Data can be cleaned in a number of ways. For relatively small data, data cleaning can be done in spreadsheet program such as Microsoft Excel and Google Sheets. While cleaning big data is done usually by a programming language such as Python, R and Matlab.

**5. Analyzing Data**

After collecting and cleaning the data, you can organize and summarize the data using descriptive statistics. The fundamental statistics used to summarize and describe the data are the mean, median, standard deviation or standard error, and measures of frequency distribution.

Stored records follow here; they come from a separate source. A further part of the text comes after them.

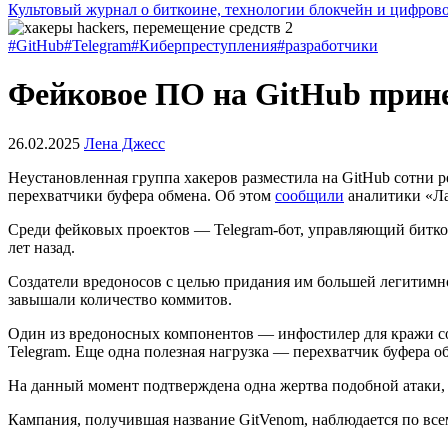
Культовый журнал о биткоине, технологии блокчейн и цифров
#GitHub
#Telegram
#Киберпреступления
#разработчики
Фейковое ПО на GitHub принес
26.02.2025
Лена Джесс
Неустановленная группа хакеров разместила на GitHub сотни
перехватчики буфера обмена. Об этом
сообщили
аналитики «Ла
Среди фейковых проектов — Telegram-бот, управляющий биткоин
лет назад.
Создатели вредоносов с целью придания им большей легитимн
завышали количество коммитов.
Один из вредоносных компонентов — инфостилер для кражи со
Telegram. Еще одна полезная нагрузка — перехватчик буфера
На данный момент подтверждена одна жертва подобной атаки, 
Кампания, получившая название GitVenom, наблюдается по всем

Also, inferential statistics are also used to test hypotheses and make estimates or predictions about the population. The most inferential statistics used in research include Student t-test, Analysis of variance (ANOVA), Correlation, Regression analysis, and Chi square test.

**6. Visualizing the Analysis Results**

Data visualization is the representation of analysis results by using visual elements such as tables, charts, plots, maps and graphs (Figure 3).

After data has been collected, cleaned and analyzed, it must be visualized to help the researcher to find patterns and relationships and consequently draw conclusions and make predictions.

**Figure 3**: Common data visualization types

Many statistical software and programming languages, such as SPSS, SAS, Python and R, can be used for data analysis process and provide you with all required results and visualizations.

**7. Interpreting the Results**

After analyzing and presenting the results, you need to explain them, show exactly how they answer your research questions and make an argument in support your overall conclusion. While interpreting the results, you should also consider the following:

Identifying patterns, relationships and correlations among the data.

Discussing whether the results met your expectations or supported your hypotheses.

Showing whether what you found confirms or does not confirm the findings of previous studies in the literature review.

Explaining unexpected results and evaluating their significance.

End with a well-constructed conclusions and recommendations.